Thursday, 28 de March de 2024 ISSN 1519-7670 - Ano 24 - nº 1281

A insuficiência dos obituários

Tranqüilo, firme, compreensivo, criativo, corajoso, nobre. Elegante em todos os sentidos – um príncipe. Príncipe do jornalismo, para utilizar a expressão cunhada por Alceu de Amoroso Lima há algumas décadas.

Rodolfo Fernandes foi homenageado com emoção e carinho como convém a “um homem sem inimigos” como o pai, Hélio Fernandes, o retratou em breve e tocante necrológio.

Aqui, neste Observatório, além das pinceladas sobre a sua cativante personalidade e a surda tragédia que se desenrolou cotidianamente ao longo de dois anos na Redação do Globo, Rodolfo merece avaliações estritamente profissionais. Que o valorizam mais ainda.

Dever cumprido

Herdeiro do desafio que Roberto Marinho deixou para Evandro Carlos de Andrade (depois repassado a Merval Pereira e Ali Kamel), Rodolfo desincumbia-se com brilho da “missão impossível”: manter a trepidação de um antigo vespertino ligado à vida da cidade e competir no plano nacional em pé de igualdade com os dois jornalões editados em São Paulo (Folha e Estadão).

Rodolfo imprimiu agilidade e vibração ao jornal, não se deixou impregnar pela pseudo-isenção que domina a imprensa brasileira – o espírito carioca a repeliria –, buscou e reencontrou a perdida entonação do jornalismo de opinião.

Ao mesmo tempo criou um sofisticado núcleo de repórteres investigativos que não aceitam “dossiês secretos”, nem vídeos clandestinos, sem antes checá-los exaustivamente. Atento às novas tecnologias e plataformas noticiosas estava, no entanto, rigorosamente afinado com a melhor tradição jornalística. Por osmose ou genética – seu pai, Hélio Fernandes e o tio, Millôr Fernandes, são expoentes da nossa imprensa e da nossa cultura.

Este observador conheceu Rodolfo Fernandes ainda criança, encontrou-o ao longo da última década em diferentes ambientes e circunstâncias.

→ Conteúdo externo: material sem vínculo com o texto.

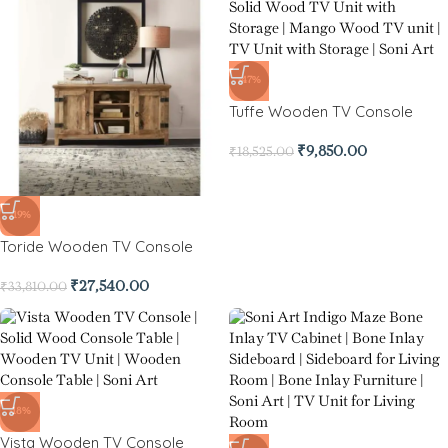
-47%
Tuffe Wooden TV Console
₹
9,850.00
₹
18,525.00
-19%
Toride Wooden TV Console
₹
27,540.00
₹
33,810.00
-18%
Vista Wooden TV Console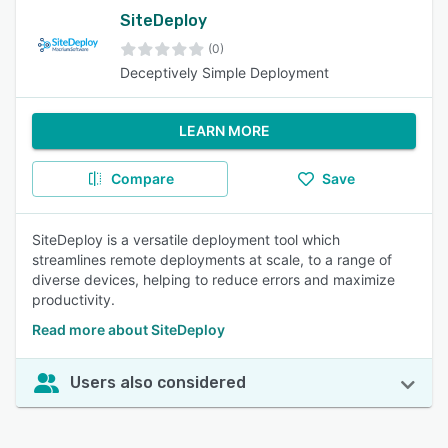
SiteDeploy
(0)
Deceptively Simple Deployment
LEARN MORE
Compare
Save
SiteDeploy is a versatile deployment tool which
streamlines remote deployments at scale, to a range of
diverse devices, helping to reduce errors and maximize
productivity.
Read more about SiteDeploy
Users also considered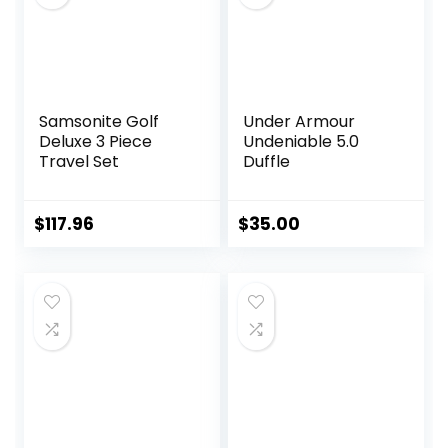
All Black
Samsonite Golf
Under Armour
Deluxe 3 Piece
Undeniable 5.0
Travel Set
Duffle
$
117.96
$
35.00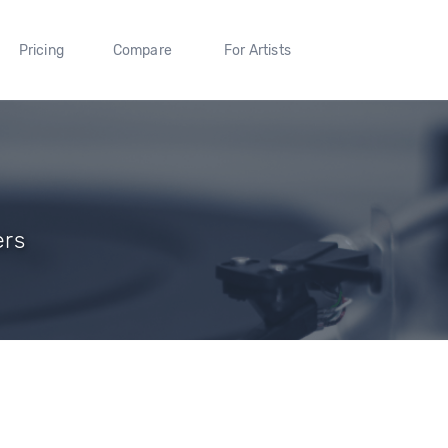
Pricing
Compare
For Artists
ers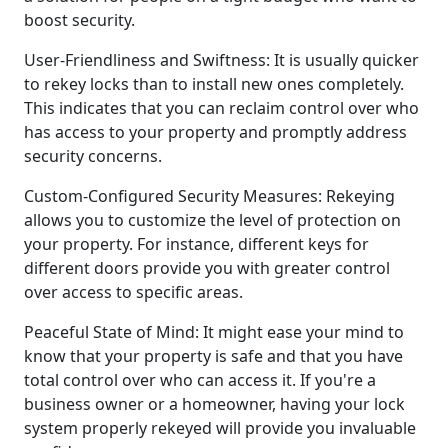
boost security.
User-Friendliness and Swiftness: It is usually quicker
to rekey locks than to install new ones completely.
This indicates that you can reclaim control over who
has access to your property and promptly address
security concerns.
Custom-Configured Security Measures: Rekeying
allows you to customize the level of protection on
your property. For instance, different keys for
different doors provide you with greater control
over access to specific areas.
Peaceful State of Mind: It might ease your mind to
know that your property is safe and that you have
total control over who can access it. If you're a
business owner or a homeowner, having your lock
system properly rekeyed will provide you invaluable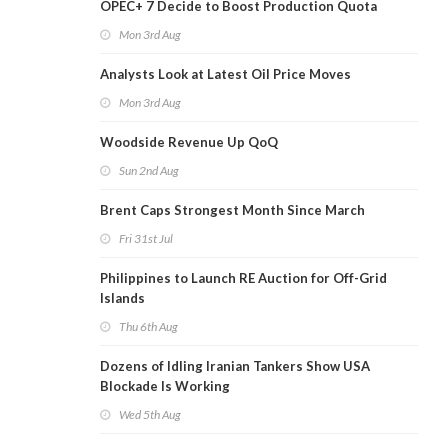
OPEC+ 7 Decide to Boost Production Quota
Mon 3rd Aug
Analysts Look at Latest Oil Price Moves
Mon 3rd Aug
Woodside Revenue Up QoQ
Sun 2nd Aug
Brent Caps Strongest Month Since March
Fri 31st Jul
Philippines to Launch RE Auction for Off-Grid
Islands
Thu 6th Aug
Dozens of Idling Iranian Tankers Show USA
Blockade Is Working
Wed 5th Aug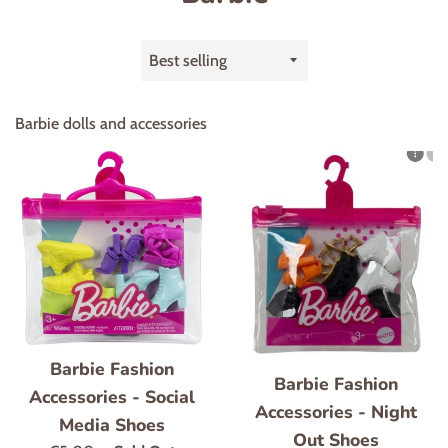
Sort
by
Barbie dolls and accessories
Barbie Fashion
Barbie Fashion
Accessories - Social
Accessories - Night
Media Shoes
Out Shoes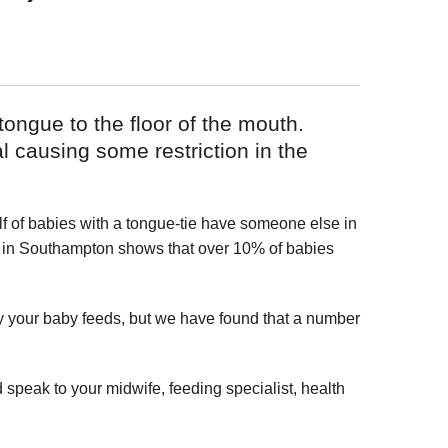
tongue to the floor of the mouth.
causing some restriction in the
f of babies with a tongue-tie have someone else in
e in Southampton shows that over 10% of babies
ay your baby feeds, but we have found that a number
 speak to your midwife, feeding specialist, health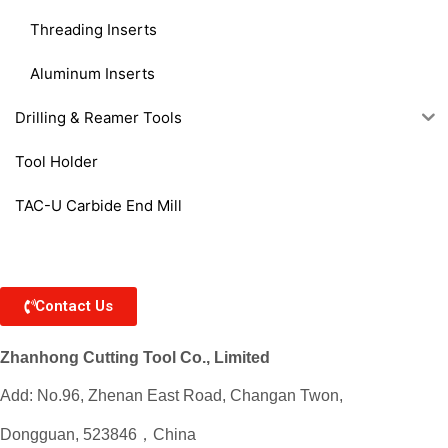
Threading Inserts
Aluminum Inserts
Drilling & Reamer Tools
Tool Holder
TAC-U Carbide End Mill
Contact Us
Zhanhong Cutting Tool Co., Limited
Add: No.96, Zhenan East Road, Changan Twon,
Dongguan, 523846，China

Nunca o ouviu discorrer sobre “modelo de negócios”, estava preocupado em fazer bom jornalismo, incrementar a qualidade dos textos, dar densidade à informação. Fazer o jornal “falar”. Este paradigma hoje parece esquecido.

O último encontro (em fins de 2007), e a seu convite, ocorreu numa tarde na Redação do jornal: aproximava-se a temporada de comemorações do bicentenário de fundação da imprensa brasileira, Rodolfo queria um briefing informal para alguns editores a partir do qual seria montada uma pauta. A cobertura não se materializou, mas Rodolfo cumpriu o seu dever de preparar o jornal para o evento.

Com as pupilas

Não menos marcante foi o seu desempenho diante das críticas veiculadas por este Observatório. Não respondia a todos os reparos aqui veiculados, mas em alguns casos não se importava em replicar, treplicar e pacientemente esclarecer as cobranças. Inabalável, mas respeitoso e irônico. Um esgrimista – com florete sem ponta nem gume (ver “O Globo e a cobertura do megagrampo”).

Participou de algumas edições televisivas deste Observatório”, em depoimentos gravados e ao vivo. Desculpava-se por não atender a todas as solicitações, o horário do programa coincidia com o fechamento, justificava-se (ver “Mídia e sequestros / A decisão crucial”).

Estimulava, porém, os editores a participar do programa convencido de que o jornalista precisa mostrar-se ao leitor. Desentocar-se.

Foi à Redação na quinta-feira (25/8), morreu no dia seguinte. Entocado. “Falando” apenas com a pupila dos olhos.

Obituários serão sempre insuficientes, precários. Nos dias seguintes haverá outros.